Former Attorney General Bill Barr doesn’t want Donald Trump to be the 2024 GOP nominee, but if that happens the former Justice Department chief says he can’t imagine voting for anyone else.
Mr Barr made the comments in an interview with NBC News, which was broadcast on Monday. During the interview Mr Barr heaped excoriating criticism on his former boss for his efforts to overturn the election and his anger towards people who stood up against his false claims, but made clear that he was still a loyal Republican.
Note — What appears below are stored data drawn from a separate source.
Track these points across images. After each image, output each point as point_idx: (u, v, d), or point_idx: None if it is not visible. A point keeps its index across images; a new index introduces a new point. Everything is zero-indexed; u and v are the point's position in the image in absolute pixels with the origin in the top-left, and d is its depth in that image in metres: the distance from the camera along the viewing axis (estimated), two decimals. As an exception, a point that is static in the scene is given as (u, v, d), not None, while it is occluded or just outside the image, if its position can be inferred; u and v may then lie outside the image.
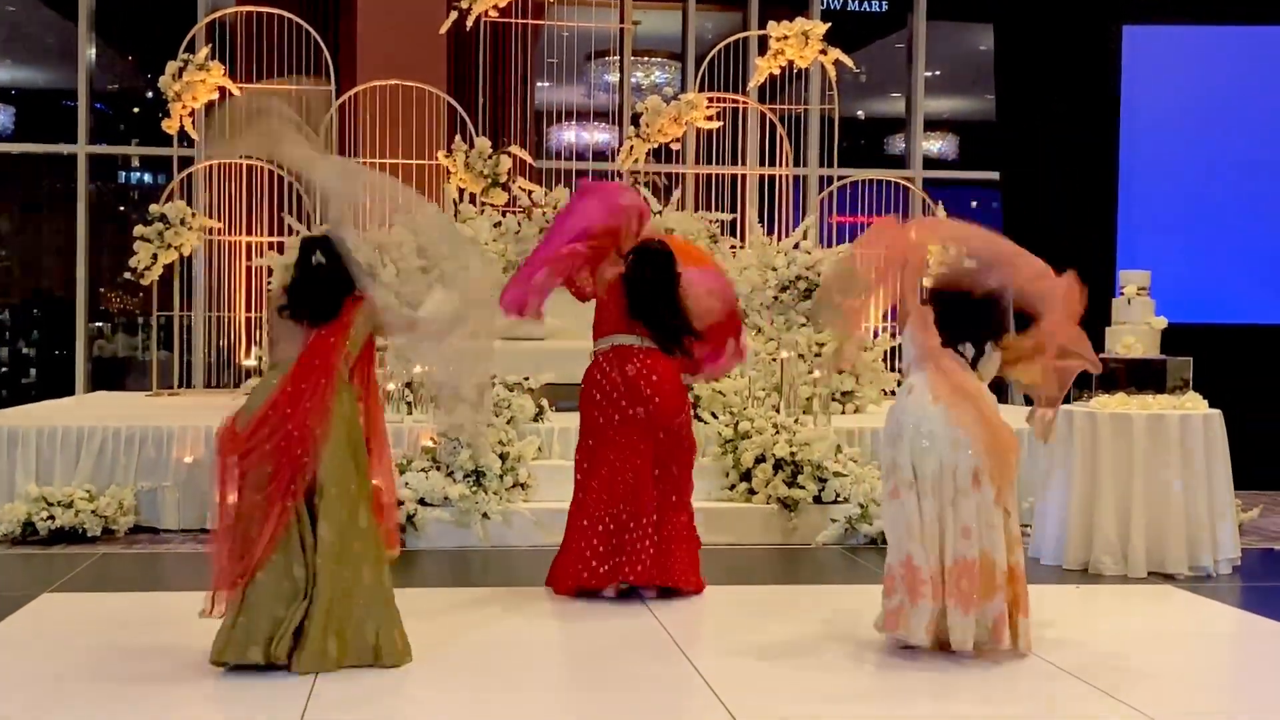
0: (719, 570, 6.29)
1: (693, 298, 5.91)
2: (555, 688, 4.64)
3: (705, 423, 8.06)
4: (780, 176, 11.82)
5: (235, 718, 4.17)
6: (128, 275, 10.52)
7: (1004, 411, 5.02)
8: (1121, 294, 7.60)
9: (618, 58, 12.95)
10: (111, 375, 13.27)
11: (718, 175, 11.93)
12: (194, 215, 10.65)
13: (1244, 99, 11.70)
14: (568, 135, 12.74)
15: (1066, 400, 7.50)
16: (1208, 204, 11.66)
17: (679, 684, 4.56)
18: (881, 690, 4.51)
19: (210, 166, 11.03)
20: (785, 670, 4.74)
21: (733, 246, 11.08)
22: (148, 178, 14.65)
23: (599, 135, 13.25)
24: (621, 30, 12.27)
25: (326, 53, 11.19)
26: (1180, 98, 11.76)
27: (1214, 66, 11.75)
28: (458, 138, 10.97)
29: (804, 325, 10.18)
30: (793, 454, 7.59)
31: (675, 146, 11.37)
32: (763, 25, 11.46)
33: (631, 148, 11.09)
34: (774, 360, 9.11)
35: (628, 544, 5.73)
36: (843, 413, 9.31)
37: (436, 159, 10.87)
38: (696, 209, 11.60)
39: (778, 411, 8.32)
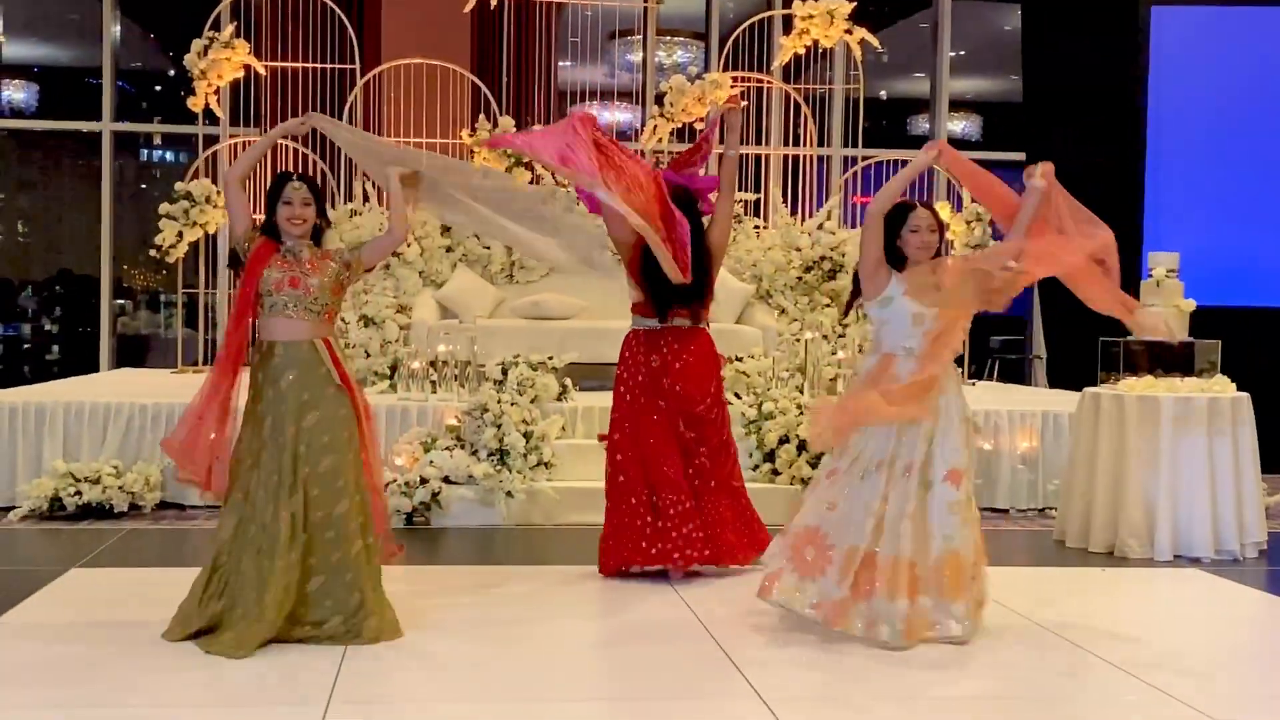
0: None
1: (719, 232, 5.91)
2: (578, 666, 4.66)
3: (729, 403, 8.06)
4: (804, 157, 11.80)
5: (264, 689, 4.20)
6: (152, 253, 10.57)
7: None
8: (1150, 276, 7.57)
9: (641, 37, 12.92)
10: (135, 352, 13.35)
11: (741, 155, 11.90)
12: (219, 193, 10.68)
13: (1274, 80, 11.62)
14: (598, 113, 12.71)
15: (1093, 382, 7.51)
16: (1236, 186, 11.59)
17: (703, 662, 4.58)
18: (905, 668, 4.51)
19: (235, 144, 11.06)
20: (809, 647, 4.75)
21: (757, 227, 11.07)
22: (169, 155, 14.70)
23: (621, 115, 13.22)
24: (645, 9, 12.24)
25: (351, 31, 11.19)
26: (1209, 79, 11.69)
27: (1243, 47, 11.67)
28: (481, 117, 10.97)
29: (828, 306, 10.18)
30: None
31: (699, 126, 11.35)
32: (787, 4, 11.42)
33: (655, 127, 11.08)
34: (798, 341, 9.11)
35: (669, 528, 5.73)
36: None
37: (460, 138, 10.88)
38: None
39: (801, 392, 8.32)
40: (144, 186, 14.51)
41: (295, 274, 4.68)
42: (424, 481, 7.22)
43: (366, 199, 10.53)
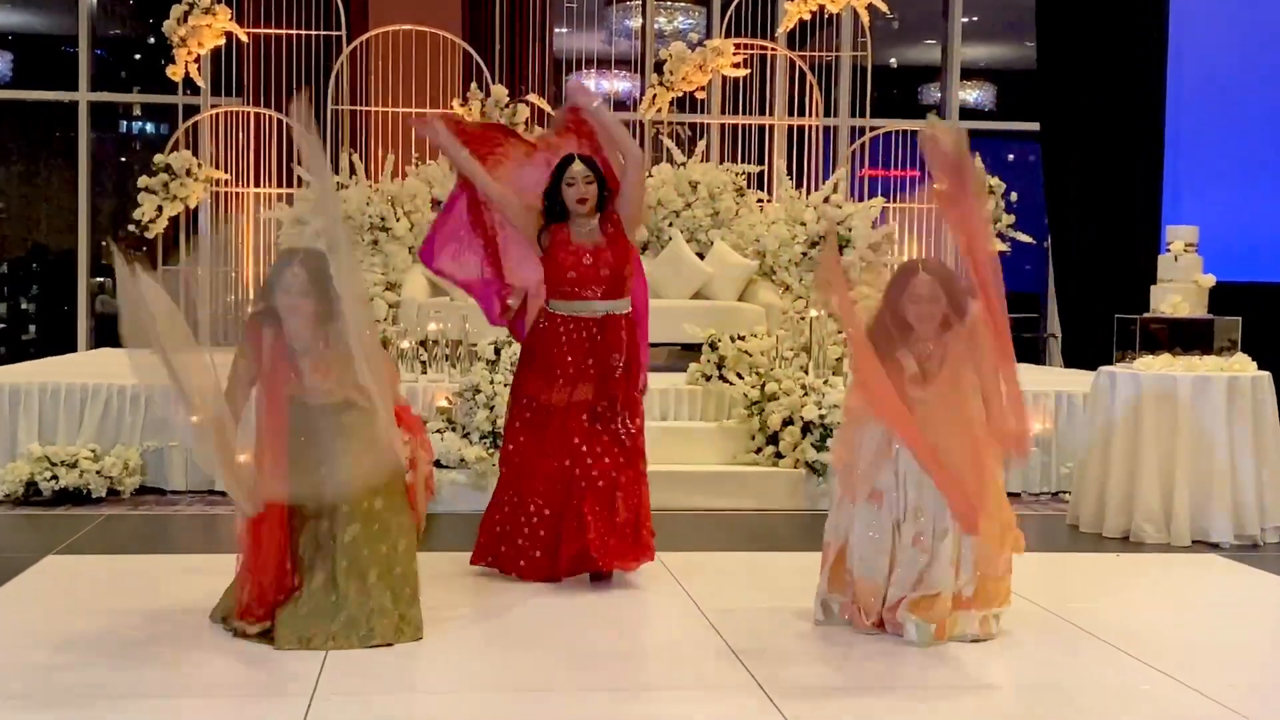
0: (744, 536, 6.32)
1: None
2: (573, 651, 4.66)
3: (731, 384, 8.08)
4: (810, 127, 11.78)
5: (247, 679, 4.22)
6: (131, 228, 10.56)
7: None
8: (1168, 250, 7.57)
9: (640, 2, 12.89)
10: (114, 332, 13.35)
11: (744, 126, 11.89)
12: (200, 166, 10.68)
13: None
14: (587, 83, 12.70)
15: (1109, 361, 7.50)
16: (1259, 157, 11.58)
17: (702, 649, 4.59)
18: (907, 656, 4.53)
19: (216, 115, 11.04)
20: (812, 636, 4.77)
21: (760, 200, 11.06)
22: (150, 127, 14.67)
23: (620, 83, 13.19)
24: (644, -27, 12.21)
25: (336, -4, 11.17)
26: (1231, 47, 11.66)
27: (1267, 14, 11.64)
28: (473, 85, 10.95)
29: (834, 283, 10.16)
30: (822, 416, 7.60)
31: (700, 95, 11.33)
32: (792, -32, 11.39)
33: (654, 96, 11.06)
34: (802, 319, 9.10)
35: (562, 534, 5.51)
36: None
37: (451, 108, 10.85)
38: (722, 161, 11.58)
39: (806, 372, 8.31)
40: (123, 159, 14.49)
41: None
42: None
43: (354, 172, 10.52)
His remarks came despite a new attack launched by the former president in response to the behind-the-scenes revelations found in Mr Barr’s upcoming memoir which referred to his former AG as “cowardly” and lazy. Mr Trump is now political enemies with both of the men who served as the US attorney general during his tenure, despite both originally being his close allies.
"The president is a man who when he is told something he doesn't want to hear, he immediately throws a tantrum and attacks a person personally," said Mr Barr to NBC’s Lester Holt.
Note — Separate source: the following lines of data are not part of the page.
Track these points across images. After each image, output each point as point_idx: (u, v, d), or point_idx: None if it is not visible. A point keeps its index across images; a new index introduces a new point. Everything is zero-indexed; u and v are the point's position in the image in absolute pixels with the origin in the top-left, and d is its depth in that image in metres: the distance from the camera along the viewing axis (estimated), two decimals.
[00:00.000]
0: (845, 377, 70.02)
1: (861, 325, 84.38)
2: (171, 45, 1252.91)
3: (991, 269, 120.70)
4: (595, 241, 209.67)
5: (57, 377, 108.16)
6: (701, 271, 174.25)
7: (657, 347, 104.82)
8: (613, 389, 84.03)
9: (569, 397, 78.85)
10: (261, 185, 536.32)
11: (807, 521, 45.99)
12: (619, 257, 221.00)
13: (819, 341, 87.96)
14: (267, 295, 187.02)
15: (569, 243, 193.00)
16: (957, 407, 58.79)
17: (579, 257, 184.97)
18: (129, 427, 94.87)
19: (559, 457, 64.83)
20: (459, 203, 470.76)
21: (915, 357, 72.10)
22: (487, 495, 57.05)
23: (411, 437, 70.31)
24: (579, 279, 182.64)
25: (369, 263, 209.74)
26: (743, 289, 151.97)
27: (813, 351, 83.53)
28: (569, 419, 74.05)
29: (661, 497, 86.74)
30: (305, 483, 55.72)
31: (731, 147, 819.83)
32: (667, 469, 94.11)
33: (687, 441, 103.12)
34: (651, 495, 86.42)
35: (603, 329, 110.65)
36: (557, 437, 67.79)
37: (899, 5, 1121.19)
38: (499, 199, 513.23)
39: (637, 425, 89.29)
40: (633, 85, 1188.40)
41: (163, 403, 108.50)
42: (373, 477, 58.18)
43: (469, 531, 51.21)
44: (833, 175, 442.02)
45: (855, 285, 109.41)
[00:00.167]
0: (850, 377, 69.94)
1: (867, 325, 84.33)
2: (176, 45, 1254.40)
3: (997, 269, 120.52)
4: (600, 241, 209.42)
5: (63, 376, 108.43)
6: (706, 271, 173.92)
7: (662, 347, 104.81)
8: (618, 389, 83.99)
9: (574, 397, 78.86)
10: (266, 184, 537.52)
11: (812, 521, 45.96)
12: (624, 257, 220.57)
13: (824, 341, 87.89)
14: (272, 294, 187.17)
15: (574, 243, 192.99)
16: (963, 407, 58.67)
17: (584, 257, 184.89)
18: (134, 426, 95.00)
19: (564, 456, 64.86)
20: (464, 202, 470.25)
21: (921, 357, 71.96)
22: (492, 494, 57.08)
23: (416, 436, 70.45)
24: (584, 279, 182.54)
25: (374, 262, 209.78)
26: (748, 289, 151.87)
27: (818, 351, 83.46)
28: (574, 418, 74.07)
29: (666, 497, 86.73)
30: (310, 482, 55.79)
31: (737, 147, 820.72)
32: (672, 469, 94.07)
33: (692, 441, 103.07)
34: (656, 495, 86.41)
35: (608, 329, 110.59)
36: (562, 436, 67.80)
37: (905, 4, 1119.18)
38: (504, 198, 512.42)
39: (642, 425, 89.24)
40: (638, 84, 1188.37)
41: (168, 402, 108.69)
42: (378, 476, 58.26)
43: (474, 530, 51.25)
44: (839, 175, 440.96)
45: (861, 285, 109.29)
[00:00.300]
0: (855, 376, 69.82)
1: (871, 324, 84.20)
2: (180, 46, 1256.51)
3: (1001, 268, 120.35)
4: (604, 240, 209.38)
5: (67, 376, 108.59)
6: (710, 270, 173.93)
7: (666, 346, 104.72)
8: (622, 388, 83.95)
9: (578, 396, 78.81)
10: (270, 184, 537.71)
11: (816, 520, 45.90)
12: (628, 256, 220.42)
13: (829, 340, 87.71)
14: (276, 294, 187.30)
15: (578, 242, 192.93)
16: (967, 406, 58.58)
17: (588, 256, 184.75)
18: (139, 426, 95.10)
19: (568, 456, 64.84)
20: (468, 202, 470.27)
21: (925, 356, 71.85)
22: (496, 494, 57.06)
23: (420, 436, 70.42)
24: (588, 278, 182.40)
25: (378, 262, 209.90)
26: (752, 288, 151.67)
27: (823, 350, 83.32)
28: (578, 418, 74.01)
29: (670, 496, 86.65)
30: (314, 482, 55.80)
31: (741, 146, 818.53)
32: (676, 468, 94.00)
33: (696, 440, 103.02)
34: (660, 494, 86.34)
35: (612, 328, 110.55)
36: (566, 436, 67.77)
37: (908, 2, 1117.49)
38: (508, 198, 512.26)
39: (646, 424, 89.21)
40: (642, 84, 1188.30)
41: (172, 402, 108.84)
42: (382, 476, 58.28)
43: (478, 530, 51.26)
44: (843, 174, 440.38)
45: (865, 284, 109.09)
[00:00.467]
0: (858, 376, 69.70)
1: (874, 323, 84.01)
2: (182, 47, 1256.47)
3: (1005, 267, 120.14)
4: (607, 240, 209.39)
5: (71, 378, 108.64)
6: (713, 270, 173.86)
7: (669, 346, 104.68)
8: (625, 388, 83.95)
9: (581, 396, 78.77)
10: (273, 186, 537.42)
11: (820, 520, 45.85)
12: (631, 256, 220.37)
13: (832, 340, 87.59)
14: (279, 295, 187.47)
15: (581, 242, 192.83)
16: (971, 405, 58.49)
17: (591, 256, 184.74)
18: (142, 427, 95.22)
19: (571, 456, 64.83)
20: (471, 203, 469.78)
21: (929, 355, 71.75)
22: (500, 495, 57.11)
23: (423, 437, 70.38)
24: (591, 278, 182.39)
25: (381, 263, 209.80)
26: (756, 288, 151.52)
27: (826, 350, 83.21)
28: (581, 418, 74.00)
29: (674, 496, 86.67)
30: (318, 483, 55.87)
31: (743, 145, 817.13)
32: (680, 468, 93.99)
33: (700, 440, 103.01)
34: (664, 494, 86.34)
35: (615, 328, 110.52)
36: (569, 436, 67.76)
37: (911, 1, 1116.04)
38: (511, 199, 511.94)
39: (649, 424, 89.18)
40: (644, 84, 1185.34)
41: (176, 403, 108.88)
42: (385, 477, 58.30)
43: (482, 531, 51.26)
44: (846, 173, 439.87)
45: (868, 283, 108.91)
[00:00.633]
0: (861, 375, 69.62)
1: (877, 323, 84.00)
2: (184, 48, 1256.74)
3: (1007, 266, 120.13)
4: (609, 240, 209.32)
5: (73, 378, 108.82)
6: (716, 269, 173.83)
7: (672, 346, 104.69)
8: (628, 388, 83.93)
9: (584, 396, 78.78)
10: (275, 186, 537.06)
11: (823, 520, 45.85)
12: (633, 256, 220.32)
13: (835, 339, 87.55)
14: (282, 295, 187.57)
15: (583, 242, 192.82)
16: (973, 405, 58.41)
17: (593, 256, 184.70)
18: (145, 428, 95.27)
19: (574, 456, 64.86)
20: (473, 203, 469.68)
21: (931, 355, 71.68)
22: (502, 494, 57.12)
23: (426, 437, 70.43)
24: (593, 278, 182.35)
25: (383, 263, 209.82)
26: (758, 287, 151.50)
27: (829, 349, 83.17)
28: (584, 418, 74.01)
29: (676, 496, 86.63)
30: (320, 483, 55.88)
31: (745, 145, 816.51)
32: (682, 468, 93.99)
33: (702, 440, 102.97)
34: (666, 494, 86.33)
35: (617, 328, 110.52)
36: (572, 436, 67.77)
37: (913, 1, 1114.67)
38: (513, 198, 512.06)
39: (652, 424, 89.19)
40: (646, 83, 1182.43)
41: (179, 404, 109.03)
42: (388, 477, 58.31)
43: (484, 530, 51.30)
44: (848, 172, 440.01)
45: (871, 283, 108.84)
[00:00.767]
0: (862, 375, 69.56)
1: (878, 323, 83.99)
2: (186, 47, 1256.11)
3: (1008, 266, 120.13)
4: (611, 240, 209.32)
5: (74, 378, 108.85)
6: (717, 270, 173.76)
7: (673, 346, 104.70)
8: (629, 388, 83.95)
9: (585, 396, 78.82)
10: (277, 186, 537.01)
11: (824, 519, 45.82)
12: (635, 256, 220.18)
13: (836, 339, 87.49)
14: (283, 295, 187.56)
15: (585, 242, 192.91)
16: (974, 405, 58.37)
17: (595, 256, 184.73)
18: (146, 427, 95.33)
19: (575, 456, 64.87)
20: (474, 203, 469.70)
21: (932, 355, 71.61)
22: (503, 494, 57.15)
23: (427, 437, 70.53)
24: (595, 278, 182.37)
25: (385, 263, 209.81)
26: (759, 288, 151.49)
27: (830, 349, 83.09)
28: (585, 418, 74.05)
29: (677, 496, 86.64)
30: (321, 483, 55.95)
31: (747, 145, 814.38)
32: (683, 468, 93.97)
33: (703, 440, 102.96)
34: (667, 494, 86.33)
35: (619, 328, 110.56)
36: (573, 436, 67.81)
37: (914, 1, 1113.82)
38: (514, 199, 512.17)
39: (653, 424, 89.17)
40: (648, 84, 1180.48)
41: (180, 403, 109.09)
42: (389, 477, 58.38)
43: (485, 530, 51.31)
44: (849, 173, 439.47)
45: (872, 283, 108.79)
Of Mr Trump, he added: “[A]fter the election, he went off the rails. He wouldn't listen to anybody except a little coterie of sycophants who were telling him what he wanted to hear."
Mr Barr famously broke with Mr Trump in late 2020 and refused to support what he called the president’s “bullsh-t” claims of widespread voter fraud that the Trump campaign falsely claimed were responsible for Joe Biden’s victory.
In reality, Mr Trump’s team was never able to come up with any tangible evidence of voter fraud on a significant scale, and their legal efforts to halt the certification of the 2020 election fell flat in every state. Still, driven by Mr Trump’s false claims, his supporters would go on to attack Congress on Jan 6 and attempt to thwart the certification of the election results.
But despite the events of January 6, Mr Barr said in his interview that he would still vote for Mr Trump should he win the 2024 GOP nomination, due to the threat supposedly posed by the values of who Mr Barr sees as his true opponents: The Democratic Party.
"Well, I certainly have made it clear. I don't think he should be our nominee and I'm going to support somebody else for the nominee," he told NBC News.
He then added, however: "Because I believe that the greatest threat to the country is the progressive agenda being pushed by the Democratic Party, it's inconceivable to me that I wouldn't vote for the Republican nominee.”
Mr Trump remains the wide favourite to win the 2024 GOP nomination. A recent straw poll of Republicans at the annual Conservative Political Action Conference (CPAC) in Florida showed Mr Trump dominating the field of potential candidates, with only Florida’s Gov Ron DeSantis coming anywhere close (but still a ways away) from Mr Trump’s level of support.